Pull out every line of the data below that contains the word "Assault", and list those lines.

(Data records Opens)

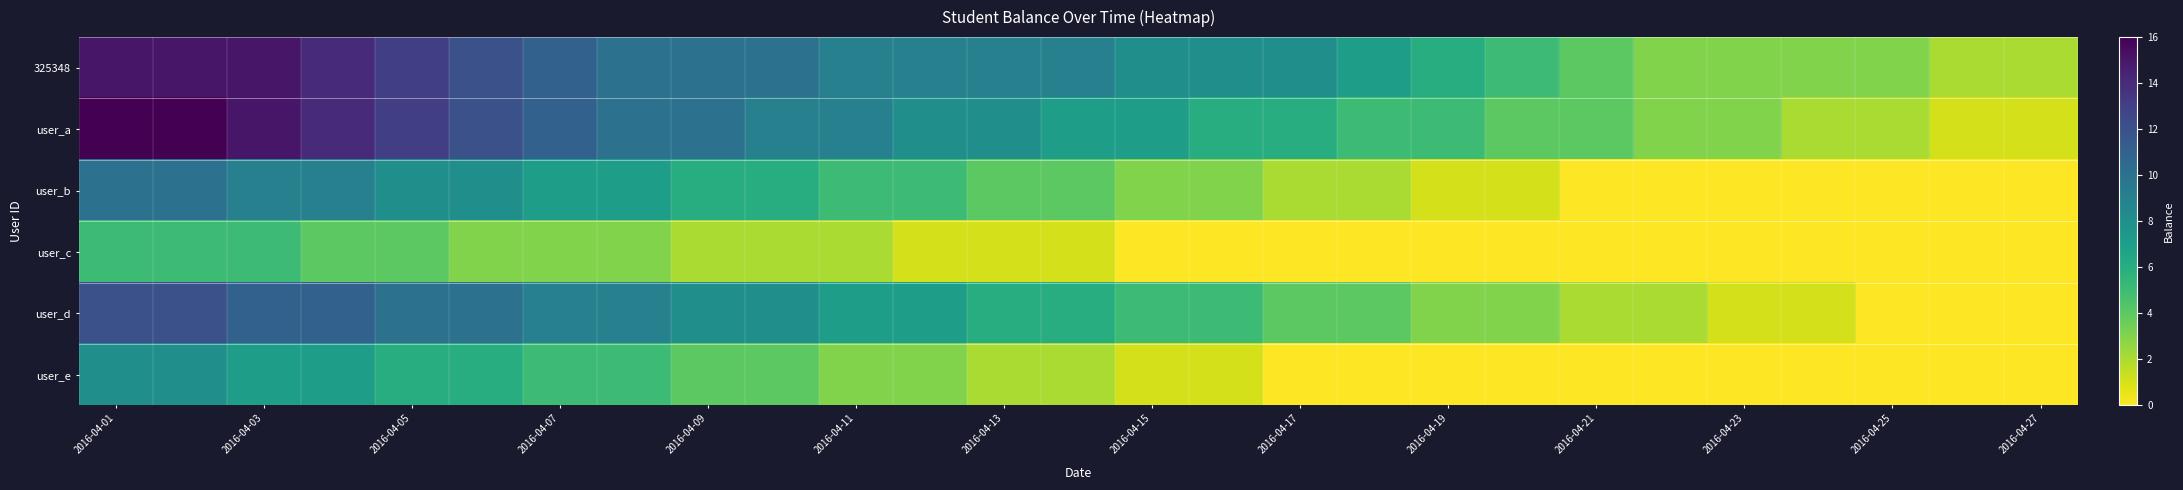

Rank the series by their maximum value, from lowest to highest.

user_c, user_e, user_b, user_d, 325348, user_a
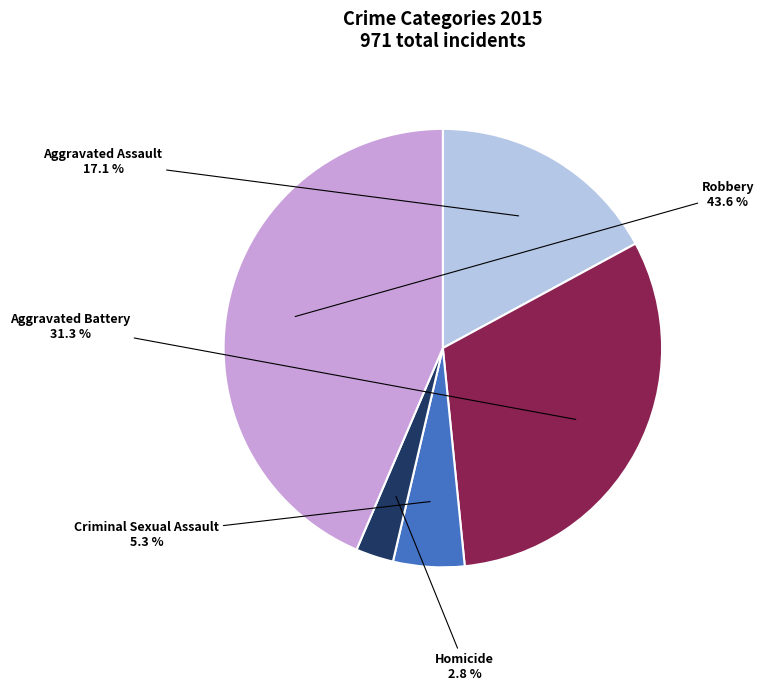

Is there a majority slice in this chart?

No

(Data records Closes)
(Data records Opens)

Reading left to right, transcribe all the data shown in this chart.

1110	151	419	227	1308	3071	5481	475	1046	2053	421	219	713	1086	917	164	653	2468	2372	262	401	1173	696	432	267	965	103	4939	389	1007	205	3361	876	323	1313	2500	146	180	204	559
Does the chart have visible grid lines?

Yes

(Data records Closes)
(Data records Opens)

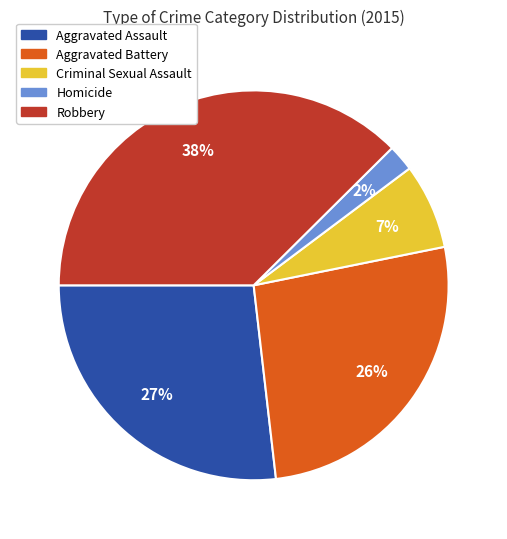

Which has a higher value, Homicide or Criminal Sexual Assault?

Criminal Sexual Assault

(Data records Closes)

◆ Output of the task
Which has a higher value, Homicide or Criminal Sexual Assault?
Criminal Sexual Assault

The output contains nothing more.